Well, pearl powder or Chen Chu Fen, in chinese has always been used as tonic/medicine by the chinese. Though most of their pearl powders are fresh water pearl oysters. The article doesn;t state which species of oyster, does it make a difference? I bet it does, their nacre looks different meaning it should be different types of minerals contained.
Yes you are correct the species would matter, further more either an ion chromatography for the most common (Sodium, Calcium, Magnesium, Potassium, Ammonium, Lithium…) or a spectrophotometric analysis (for the trace metals) would provide an accurate image of the composition of either continental or seawater.

I feel that the concentration of certain metal may affect the color and luster of the pearls, this is after all purely optical and mainly governed by the layers of conchiolin, some metal may affect the wavelength thus effecting the visual appearance of the pearl itself.

Kindly remember that whatever trace metal found in a pearl is also found in the medium may it be seawater or freshwater.
So if you farm pearls near a mining site, chances are that the water may be unbalanced and ipso facto would be whatever lives in said waters.

What may be of interest is to clarify if they are referring to MOP powder or Pearl Powder, those are two different things… Although the composition may be close, the density of a pearl is lower that the density of MOP, hence ∆ of [conchiolin].

Let’s once again be reminded that the accuracy of the report is affected by the comprehension of the writer. Claims of “legendary benefits of pearls for promoting health, beauty and even reversal of aging” isn’t new.
This is snake oil version 2.0 -Even if there was conclusive proof that zinc prevented cancer, pearls are hardly the most efficient method of supplementing the body.Zinc is found in a lot of very common foods and pure zinc is dirty cheap at any health food store. Notice they also state the pearls contain "traces" of essential minerals, in other words, very little.
Sometimes things have to appear here in order to debunk them. Ground pearls providing health and beauty treatments abound.
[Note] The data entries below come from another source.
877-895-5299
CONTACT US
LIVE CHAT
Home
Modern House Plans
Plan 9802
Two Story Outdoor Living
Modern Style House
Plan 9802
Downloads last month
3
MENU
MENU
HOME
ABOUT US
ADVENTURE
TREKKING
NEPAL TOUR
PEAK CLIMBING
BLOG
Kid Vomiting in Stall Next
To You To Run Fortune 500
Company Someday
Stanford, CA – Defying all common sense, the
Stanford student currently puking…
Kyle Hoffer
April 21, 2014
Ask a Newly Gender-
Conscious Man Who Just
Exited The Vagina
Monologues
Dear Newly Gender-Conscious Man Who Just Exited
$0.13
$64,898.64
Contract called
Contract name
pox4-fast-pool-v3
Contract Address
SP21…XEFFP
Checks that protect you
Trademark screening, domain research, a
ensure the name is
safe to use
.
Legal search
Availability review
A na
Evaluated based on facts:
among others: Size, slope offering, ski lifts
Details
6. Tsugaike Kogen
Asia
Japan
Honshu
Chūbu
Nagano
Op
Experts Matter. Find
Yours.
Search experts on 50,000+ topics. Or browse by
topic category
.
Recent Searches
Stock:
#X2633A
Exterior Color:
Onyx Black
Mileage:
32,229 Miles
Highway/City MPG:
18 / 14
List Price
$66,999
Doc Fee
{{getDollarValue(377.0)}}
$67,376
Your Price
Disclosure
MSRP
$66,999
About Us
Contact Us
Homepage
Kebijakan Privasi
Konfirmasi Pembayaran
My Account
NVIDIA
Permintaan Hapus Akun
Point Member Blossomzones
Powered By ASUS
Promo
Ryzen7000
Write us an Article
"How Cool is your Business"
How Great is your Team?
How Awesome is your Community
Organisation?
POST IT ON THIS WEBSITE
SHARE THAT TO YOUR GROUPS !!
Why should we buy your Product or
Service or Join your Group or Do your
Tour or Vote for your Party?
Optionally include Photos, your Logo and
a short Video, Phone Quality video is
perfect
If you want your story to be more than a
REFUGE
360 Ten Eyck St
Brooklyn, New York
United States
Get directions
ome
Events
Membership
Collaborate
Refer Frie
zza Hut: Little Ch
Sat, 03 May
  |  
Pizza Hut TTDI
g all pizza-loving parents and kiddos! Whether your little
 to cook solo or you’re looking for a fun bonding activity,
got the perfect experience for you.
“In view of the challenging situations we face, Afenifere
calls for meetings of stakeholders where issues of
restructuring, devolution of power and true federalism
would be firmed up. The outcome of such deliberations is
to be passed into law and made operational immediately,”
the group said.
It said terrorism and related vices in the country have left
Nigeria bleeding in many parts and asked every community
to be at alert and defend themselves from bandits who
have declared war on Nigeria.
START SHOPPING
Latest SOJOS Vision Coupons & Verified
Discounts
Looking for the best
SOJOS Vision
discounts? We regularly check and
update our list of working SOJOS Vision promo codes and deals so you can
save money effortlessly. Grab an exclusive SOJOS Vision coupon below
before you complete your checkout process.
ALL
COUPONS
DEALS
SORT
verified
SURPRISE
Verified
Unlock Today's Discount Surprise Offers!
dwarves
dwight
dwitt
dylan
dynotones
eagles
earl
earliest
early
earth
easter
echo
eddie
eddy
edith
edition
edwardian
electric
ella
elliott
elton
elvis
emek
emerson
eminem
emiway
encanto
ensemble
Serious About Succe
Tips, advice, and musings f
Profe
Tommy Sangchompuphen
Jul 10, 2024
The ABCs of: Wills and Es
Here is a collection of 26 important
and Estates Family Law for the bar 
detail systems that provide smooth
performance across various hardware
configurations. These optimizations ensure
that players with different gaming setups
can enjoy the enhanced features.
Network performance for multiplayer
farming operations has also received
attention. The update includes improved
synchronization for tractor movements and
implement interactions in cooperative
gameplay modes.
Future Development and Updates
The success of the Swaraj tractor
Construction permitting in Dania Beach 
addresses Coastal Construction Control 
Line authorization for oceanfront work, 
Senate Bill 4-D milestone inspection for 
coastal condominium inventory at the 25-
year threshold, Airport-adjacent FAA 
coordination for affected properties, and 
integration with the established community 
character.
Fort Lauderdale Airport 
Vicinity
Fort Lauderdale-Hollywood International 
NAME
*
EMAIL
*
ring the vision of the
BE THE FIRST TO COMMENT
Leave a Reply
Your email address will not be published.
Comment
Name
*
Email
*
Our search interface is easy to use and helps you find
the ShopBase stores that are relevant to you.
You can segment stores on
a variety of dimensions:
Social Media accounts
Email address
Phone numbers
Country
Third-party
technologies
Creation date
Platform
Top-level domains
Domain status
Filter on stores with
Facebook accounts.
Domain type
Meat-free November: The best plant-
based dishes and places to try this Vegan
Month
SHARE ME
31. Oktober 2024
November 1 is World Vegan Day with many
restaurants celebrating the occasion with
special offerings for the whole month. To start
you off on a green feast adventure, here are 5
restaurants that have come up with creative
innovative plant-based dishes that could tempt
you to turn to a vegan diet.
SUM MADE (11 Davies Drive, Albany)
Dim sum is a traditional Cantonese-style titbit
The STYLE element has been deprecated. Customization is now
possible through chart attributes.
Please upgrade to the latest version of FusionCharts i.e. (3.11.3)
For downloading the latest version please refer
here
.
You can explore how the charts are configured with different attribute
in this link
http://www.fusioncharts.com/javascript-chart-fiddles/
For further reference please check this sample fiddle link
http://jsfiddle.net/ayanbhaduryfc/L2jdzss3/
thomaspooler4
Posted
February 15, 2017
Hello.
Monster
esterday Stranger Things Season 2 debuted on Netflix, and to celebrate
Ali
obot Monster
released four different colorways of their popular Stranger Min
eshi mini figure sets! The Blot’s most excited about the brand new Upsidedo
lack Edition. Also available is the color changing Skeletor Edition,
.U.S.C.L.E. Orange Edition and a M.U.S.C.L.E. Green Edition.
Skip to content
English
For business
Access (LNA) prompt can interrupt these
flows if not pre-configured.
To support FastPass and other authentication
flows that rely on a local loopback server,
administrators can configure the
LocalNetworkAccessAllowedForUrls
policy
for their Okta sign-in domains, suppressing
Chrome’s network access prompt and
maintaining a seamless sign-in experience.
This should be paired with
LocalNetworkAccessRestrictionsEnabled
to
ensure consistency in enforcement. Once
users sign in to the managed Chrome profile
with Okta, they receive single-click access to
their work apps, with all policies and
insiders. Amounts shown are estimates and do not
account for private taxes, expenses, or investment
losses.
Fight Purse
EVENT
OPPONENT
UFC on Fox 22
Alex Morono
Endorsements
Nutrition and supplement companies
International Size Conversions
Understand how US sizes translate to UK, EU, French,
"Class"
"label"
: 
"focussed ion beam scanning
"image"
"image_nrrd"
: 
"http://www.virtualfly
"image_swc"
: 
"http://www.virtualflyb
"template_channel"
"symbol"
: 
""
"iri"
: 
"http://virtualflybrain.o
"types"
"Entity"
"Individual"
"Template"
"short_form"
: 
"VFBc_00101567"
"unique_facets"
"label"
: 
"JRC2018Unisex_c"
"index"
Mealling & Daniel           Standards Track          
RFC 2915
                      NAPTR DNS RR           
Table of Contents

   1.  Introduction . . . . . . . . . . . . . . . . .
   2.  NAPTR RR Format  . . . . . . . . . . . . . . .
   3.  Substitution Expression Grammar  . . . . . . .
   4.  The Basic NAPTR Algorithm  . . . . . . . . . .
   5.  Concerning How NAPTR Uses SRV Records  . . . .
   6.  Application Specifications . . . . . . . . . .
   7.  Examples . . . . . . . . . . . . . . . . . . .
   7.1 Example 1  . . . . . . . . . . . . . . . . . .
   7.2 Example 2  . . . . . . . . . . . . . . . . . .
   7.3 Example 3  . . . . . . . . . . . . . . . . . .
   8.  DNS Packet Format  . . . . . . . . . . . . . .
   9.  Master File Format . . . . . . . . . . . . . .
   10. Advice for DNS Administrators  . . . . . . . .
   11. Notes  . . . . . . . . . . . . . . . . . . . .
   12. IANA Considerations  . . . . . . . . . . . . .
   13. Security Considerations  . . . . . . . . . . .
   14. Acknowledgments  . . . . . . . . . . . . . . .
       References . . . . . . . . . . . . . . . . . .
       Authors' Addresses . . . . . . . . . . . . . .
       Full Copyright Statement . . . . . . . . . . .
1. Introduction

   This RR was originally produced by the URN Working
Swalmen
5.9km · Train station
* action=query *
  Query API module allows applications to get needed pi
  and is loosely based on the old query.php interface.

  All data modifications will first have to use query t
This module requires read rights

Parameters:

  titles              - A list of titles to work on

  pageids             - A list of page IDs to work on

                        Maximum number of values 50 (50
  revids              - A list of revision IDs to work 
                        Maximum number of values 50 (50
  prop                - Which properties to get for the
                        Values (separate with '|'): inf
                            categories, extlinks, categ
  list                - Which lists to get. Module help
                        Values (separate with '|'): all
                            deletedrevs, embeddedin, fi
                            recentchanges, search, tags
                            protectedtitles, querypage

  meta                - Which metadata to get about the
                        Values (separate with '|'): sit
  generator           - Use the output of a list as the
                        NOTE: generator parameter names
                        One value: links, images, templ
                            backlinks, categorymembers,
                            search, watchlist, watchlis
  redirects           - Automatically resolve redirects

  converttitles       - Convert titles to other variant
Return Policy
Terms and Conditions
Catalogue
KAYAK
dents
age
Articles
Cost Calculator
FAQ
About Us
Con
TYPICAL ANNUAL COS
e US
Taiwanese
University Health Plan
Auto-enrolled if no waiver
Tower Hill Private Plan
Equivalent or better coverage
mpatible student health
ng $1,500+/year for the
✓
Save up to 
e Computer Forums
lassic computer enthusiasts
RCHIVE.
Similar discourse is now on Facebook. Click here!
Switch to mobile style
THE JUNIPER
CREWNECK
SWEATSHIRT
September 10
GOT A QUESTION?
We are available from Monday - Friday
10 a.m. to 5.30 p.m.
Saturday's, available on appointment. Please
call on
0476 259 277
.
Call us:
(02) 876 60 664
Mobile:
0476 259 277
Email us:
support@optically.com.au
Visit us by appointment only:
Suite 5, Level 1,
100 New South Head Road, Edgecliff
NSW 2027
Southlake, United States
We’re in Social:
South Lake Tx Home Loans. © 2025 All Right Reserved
I think it is just financial incentive hype to get rid of the really bad pearls instead of letting them rot.

Remember the "feed a pearl to a chicken to polish it up", thing? Chicken do have crops with little stones that grind corn into a powder, but one would have to kill the chicken and remove the pearl from the gullet as it will never pass through the chicken until it is ground to a powder. Theoretically it might have ground the surface layer off the pearl, but it would be a highly inconsistent way to polish a pearl.

Also, one could theoretically feed chickens scores of little pearls instead of oyster shell. It would probably provide about the same amount of calcium to the chicken's egg shells as the oyster shells do.
Sometimes things have to appear here in order to debunk them. Ground pearls providing health and beauty treatments abound. I think it is just financial incentive hype to get rid of the really bad pearls instead of letting them rot...
Powdered nacre holds infinitesimal components that may be beneficial (for specific ailments that is, and NOT proven medically), this said it is a long way to say that it is a cure-it-all and production cost would be astronomical as well.